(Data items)
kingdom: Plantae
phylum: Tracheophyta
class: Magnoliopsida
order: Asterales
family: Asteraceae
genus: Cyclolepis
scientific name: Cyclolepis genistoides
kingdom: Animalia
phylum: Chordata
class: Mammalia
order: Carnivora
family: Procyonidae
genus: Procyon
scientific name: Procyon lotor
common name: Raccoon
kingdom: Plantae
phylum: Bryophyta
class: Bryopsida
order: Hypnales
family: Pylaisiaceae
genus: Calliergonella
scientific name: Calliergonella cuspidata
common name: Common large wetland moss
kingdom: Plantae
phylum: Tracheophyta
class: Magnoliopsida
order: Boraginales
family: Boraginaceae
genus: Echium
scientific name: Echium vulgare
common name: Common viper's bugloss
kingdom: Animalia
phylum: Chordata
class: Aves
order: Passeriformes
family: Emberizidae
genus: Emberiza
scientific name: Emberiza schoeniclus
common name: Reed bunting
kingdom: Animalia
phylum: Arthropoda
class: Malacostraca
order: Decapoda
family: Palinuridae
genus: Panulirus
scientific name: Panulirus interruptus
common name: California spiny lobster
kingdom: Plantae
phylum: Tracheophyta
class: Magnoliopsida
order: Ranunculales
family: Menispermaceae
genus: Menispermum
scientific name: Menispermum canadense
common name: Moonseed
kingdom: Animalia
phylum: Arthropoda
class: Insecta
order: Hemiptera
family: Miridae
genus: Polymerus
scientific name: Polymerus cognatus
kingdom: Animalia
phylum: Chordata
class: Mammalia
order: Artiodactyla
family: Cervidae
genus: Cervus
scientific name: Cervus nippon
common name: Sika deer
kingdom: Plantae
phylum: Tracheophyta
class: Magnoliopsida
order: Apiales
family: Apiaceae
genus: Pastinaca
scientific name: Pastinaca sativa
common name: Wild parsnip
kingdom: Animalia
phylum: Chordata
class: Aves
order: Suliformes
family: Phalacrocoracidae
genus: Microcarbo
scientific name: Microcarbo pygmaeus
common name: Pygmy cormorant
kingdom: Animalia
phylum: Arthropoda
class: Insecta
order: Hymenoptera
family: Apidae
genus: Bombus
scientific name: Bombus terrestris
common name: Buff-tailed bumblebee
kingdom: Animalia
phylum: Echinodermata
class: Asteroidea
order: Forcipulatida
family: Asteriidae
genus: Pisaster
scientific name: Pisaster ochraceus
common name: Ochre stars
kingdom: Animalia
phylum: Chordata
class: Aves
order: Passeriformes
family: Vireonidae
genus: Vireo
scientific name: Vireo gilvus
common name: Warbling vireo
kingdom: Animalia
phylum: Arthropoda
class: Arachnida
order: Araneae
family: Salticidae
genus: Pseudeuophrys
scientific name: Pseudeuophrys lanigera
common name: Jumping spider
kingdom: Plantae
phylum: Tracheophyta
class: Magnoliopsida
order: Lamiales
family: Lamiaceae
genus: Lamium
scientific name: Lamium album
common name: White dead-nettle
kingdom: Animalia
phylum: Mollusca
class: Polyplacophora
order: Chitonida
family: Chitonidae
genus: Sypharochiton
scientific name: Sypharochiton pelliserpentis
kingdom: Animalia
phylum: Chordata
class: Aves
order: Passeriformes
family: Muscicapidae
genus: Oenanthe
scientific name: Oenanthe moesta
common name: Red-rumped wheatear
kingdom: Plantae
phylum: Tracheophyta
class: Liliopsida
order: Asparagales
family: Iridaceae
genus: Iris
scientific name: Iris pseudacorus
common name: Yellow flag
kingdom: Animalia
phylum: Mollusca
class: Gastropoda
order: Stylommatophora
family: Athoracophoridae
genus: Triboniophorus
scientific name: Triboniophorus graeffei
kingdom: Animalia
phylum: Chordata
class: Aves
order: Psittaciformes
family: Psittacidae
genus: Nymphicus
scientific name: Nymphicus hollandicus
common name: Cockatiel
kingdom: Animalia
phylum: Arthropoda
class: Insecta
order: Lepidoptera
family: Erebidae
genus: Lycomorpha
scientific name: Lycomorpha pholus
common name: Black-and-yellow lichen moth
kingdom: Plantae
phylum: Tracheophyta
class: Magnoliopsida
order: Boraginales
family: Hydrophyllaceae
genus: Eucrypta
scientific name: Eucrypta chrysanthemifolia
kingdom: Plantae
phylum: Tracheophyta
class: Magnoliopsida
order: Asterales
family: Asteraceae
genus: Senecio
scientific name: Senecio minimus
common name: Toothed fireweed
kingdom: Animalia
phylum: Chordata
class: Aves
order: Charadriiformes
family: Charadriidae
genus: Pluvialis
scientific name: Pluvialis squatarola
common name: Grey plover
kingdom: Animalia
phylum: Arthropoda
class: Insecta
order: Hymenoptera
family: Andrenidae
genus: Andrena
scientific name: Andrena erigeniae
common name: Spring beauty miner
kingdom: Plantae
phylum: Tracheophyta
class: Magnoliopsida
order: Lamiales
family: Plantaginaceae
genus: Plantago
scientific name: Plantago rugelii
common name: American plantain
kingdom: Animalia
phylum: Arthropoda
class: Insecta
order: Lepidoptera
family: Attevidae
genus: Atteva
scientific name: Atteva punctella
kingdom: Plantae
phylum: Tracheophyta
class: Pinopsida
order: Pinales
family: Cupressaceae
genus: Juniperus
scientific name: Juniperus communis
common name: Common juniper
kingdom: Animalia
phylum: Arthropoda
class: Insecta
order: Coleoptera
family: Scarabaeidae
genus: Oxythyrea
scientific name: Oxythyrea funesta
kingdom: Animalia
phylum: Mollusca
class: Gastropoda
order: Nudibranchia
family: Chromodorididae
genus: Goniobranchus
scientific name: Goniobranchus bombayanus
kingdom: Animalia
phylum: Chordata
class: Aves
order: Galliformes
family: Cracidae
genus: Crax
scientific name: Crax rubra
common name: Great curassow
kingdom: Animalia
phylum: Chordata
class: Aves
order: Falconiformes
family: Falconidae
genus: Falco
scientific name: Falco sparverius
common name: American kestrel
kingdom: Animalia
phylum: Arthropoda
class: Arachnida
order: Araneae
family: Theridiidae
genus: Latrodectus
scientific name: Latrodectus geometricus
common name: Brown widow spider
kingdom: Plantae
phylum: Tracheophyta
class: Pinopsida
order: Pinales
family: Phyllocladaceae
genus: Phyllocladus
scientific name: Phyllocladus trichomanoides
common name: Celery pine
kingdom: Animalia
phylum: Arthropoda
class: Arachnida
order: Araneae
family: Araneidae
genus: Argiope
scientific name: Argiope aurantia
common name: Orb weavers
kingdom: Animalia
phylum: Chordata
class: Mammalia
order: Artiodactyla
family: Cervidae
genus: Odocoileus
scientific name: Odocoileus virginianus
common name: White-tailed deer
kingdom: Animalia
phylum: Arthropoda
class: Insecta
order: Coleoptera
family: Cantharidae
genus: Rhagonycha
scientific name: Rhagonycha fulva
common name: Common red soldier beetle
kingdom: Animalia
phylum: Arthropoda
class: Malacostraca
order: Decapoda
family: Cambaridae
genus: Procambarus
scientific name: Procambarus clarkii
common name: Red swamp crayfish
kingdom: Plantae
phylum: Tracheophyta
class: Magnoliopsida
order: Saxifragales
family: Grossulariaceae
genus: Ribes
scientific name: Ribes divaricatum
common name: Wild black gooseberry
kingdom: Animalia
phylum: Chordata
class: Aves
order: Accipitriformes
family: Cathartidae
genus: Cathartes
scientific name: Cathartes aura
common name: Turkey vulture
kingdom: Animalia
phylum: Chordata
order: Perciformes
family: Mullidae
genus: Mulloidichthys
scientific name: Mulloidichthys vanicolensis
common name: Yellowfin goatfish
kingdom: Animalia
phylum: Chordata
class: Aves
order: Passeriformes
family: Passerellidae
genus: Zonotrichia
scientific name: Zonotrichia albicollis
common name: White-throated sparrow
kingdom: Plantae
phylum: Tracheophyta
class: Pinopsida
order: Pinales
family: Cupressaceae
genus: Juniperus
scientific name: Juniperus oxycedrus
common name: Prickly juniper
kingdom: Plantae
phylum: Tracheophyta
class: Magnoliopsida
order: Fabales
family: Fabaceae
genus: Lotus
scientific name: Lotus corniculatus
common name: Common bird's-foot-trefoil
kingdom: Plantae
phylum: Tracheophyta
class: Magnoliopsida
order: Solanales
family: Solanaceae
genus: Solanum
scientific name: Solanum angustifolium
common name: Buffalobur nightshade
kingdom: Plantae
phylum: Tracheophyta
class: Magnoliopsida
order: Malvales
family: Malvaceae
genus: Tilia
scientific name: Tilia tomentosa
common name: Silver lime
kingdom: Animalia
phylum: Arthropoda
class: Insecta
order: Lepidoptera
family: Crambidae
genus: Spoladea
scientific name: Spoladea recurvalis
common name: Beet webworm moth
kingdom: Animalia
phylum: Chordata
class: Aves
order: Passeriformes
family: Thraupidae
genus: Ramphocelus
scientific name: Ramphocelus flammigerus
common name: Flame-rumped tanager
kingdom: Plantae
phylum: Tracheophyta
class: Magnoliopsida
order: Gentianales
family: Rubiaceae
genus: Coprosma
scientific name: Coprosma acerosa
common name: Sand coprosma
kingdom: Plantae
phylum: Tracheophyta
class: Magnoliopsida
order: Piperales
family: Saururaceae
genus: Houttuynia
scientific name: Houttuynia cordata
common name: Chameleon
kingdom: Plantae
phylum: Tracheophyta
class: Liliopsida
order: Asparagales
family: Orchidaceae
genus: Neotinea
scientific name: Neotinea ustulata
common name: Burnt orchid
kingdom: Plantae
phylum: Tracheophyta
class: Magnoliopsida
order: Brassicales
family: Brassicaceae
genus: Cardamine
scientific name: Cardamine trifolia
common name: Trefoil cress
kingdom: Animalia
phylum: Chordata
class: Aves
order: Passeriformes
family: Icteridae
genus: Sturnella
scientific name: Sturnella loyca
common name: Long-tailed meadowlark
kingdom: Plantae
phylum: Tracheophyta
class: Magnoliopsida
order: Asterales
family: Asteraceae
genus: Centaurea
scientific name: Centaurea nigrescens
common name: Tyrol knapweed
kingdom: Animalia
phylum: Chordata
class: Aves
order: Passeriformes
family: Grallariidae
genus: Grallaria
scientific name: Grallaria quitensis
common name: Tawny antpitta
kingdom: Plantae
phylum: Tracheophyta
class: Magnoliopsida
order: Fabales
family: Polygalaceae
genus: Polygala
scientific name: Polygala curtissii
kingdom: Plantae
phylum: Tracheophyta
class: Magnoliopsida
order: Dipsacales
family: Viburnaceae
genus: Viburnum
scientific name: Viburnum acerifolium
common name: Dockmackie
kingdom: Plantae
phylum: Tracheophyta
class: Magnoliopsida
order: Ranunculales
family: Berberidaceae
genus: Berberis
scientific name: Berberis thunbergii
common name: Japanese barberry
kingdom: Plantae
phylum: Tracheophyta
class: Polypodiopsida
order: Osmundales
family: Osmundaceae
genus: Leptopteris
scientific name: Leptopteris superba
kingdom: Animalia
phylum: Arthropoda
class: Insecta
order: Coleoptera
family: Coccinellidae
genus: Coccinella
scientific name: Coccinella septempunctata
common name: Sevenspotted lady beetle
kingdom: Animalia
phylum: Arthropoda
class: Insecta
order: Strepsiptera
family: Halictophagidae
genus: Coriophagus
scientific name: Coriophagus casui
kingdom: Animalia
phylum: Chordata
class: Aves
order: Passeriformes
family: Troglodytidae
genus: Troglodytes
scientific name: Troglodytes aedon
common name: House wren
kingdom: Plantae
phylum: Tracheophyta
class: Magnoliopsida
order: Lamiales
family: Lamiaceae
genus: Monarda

● PROBLEM TO SOLVE: Please render the material as a numbered list, starting with the line that contains "common name: Tyrol knapweed" and going on through the last line of the material. Leave out any blank lines.

● EXPECTED ANSWER:
1. common name: Tyrol knapweed
2. kingdom: Animalia
3. phylum: Chordata
4. class: Aves
5. order: Passeriformes
6. family: Grallariidae
7. genus: Grallaria
8. scientific name: Grallaria quitensis
9. common name: Tawny antpitta
10. kingdom: Plantae
11. phylum: Tracheophyta
12. class: Magnoliopsida
13. order: Fabales
14. family: Polygalaceae
15. genus: Polygala
16. scientific name: Polygala curtissii
17. kingdom: Plantae
18. phylum: Tracheophyta
19. class: Magnoliopsida
20. order: Dipsacales
21. family: Viburnaceae
22. genus: Viburnum
23. scientific name: Viburnum acerifolium
24. common name: Dockmackie
25. kingdom: Plantae
26. phylum: Tracheophyta
27. class: Magnoliopsida
28. order: Ranunculales
29. family: Berberidaceae
30. genus: Berberis
31. scientific name: Berberis thunbergii
32. common name: Japanese barberry
33. kingdom: Plantae
34. phylum: Tracheophyta
35. class: Polypodiopsida
36. order: Osmundales
37. family: Osmundaceae
38. genus: Leptopteris
39. scientific name: Leptopteris superba
40. kingdom: Animalia
41. phylum: Arthropoda
42. class: Insecta
43. order: Coleoptera
44. family: Coccinellidae
45. genus: Coccinella
46. scientific name: Coccinella septempunctata
47. common name: Sevenspotted lady beetle
48. kingdom: Animalia
49. phylum: Arthropoda
50. class: Insecta
51. order: Strepsiptera
52. family: Halictophagidae
53. genus: Coriophagus
54. scientific name: Coriophagus casui
55. kingdom: Animalia
56. phylum: Chordata
57. class: Aves
58. order: Passeriformes
59. family: Troglodytidae
60. genus: Troglodytes
61. scientific name: Troglodytes aedon
62. common name: House wren
63. kingdom: Plantae
64. phylum: Tracheophyta
65. class: Magnoliopsida
66. order: Lamiales
67. family: Lamiaceae
68. genus: Monarda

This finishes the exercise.